The previous page features a Colnago Master Piu normally selling for $1150 was trying to moved at a sale price of $859. And a Colnago Conic was going for $659.The Super Prestige was second most expensive frame in the whole catalog. The Tommasini Diamante was the most expensive.....on sale for $1099. They carried Colnago, Bob Jackson, Basso, Mark Nobilette, Vitus, along with Tommasini at the time. I believe the 15th only came in the blue/white paint. Yours is closest to the Amore et Vita scheme, but still isn't the same. Does it have the stamping on the BB shell? Can't see from the photos. The TT doesn't appear oversized in your photos. I'm starting to question what they told you about it being the 15th Anniversary model.

Interestingly, I just ran across an Ebay auction for the 15th blue/white version I mentioned before and is identical to the one here in this catalog. I don't have anything to do with this auction, other than never seeing one offered for sale on the bay.
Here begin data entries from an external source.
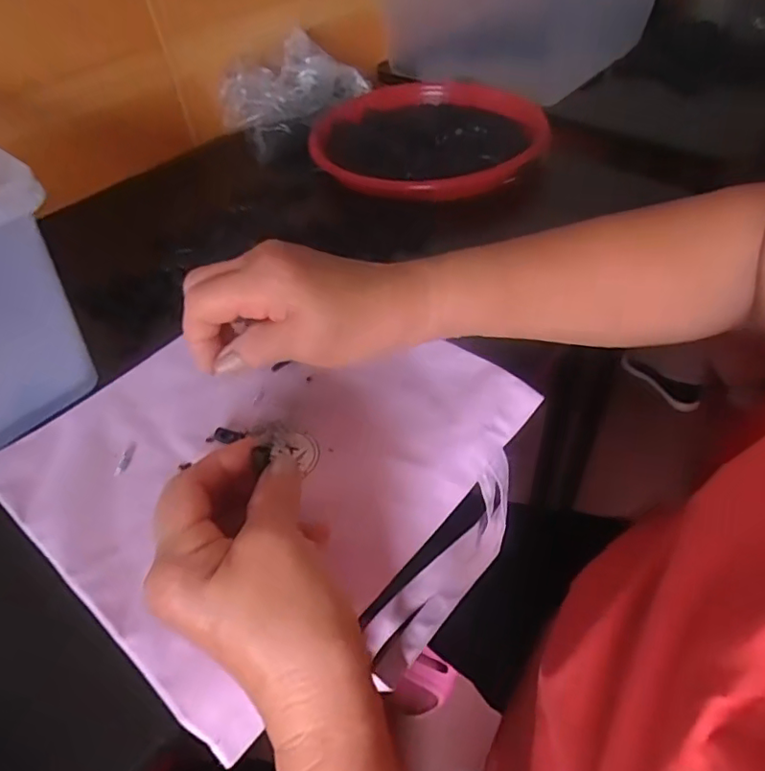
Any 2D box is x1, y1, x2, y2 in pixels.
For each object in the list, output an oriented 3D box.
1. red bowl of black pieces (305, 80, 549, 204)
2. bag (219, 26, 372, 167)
[{"bbox_3d":[0.052,-0.263,0.598,0.229,0.036,0.232,-2,47,2],"label":"red bowl of black pieces"},{"bbox_3d":[-0.106,-0.336,0.642,0.134,0.061,0.158,11,49,14],"label":"bag"}]

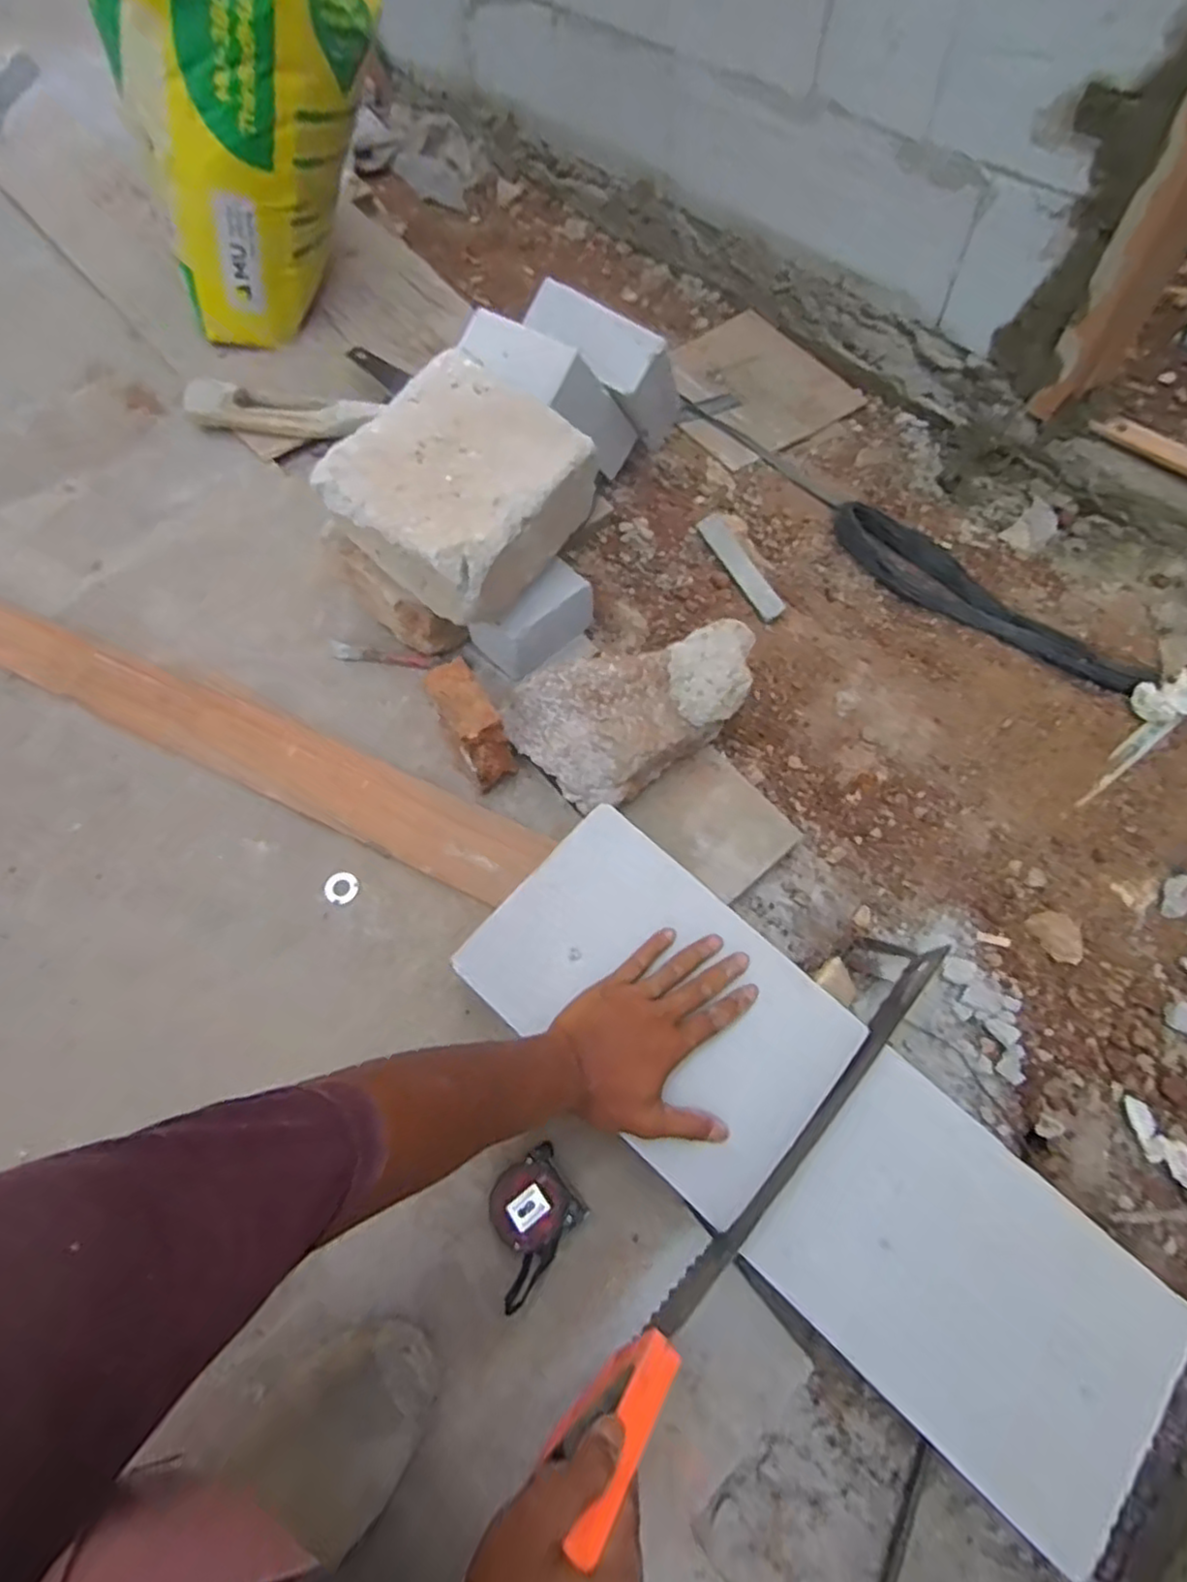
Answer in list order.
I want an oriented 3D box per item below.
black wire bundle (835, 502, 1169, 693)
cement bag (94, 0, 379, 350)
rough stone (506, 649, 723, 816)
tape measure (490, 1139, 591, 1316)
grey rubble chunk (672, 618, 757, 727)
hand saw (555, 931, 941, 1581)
[{"bbox_3d":[0.525,-0.264,0.960,0.459,0.044,0.073,36,69,20],"label":"black wire bundle"},{"bbox_3d":[-0.393,-0.834,0.767,0.302,0.534,0.176,-16,61,-5],"label":"cement bag"},{"bbox_3d":[0.016,-0.078,0.719,0.178,0.106,0.144,-35,65,-14],"label":"rough stone"},{"bbox_3d":[-0.052,0.346,0.569,0.067,0.039,0.097,36,69,21],"label":"tape measure"},{"bbox_3d":[0.117,-0.121,0.736,0.091,0.046,0.112,7,82,-13],"label":"grey rubble chunk"},{"bbox_3d":[0.137,0.280,0.510,0.035,0.118,0.446,39,65,22],"label":"hand saw"}]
http://cgi.ebay.com/56-CM-TOMMASINI...ryZ98084QQssPageNameZWDVWQQrdZ1QQcmdZViewItem

brewster.


----------



## IAmCosmo (Jul 26, 2005)

brewster said:


> Found my catalog. Colorado Cyclist, Late Summer 1991.
> 
> The Tommasini Super Prestige. Reg. $1039. sale $899 (good through Oct, 5, 1991!)
> 
> ...



Thanks! I'm assuming the model I have is the Amore et Vita considering that mine is indeed pink, grey, and pearl white. And it has a regular decal on the head tube instead of a brass badge. Which is actually good for me, I guess, since I'm getting it painted. If it was the anniversary model, I think I'd be having second thoughts about painting it.


----------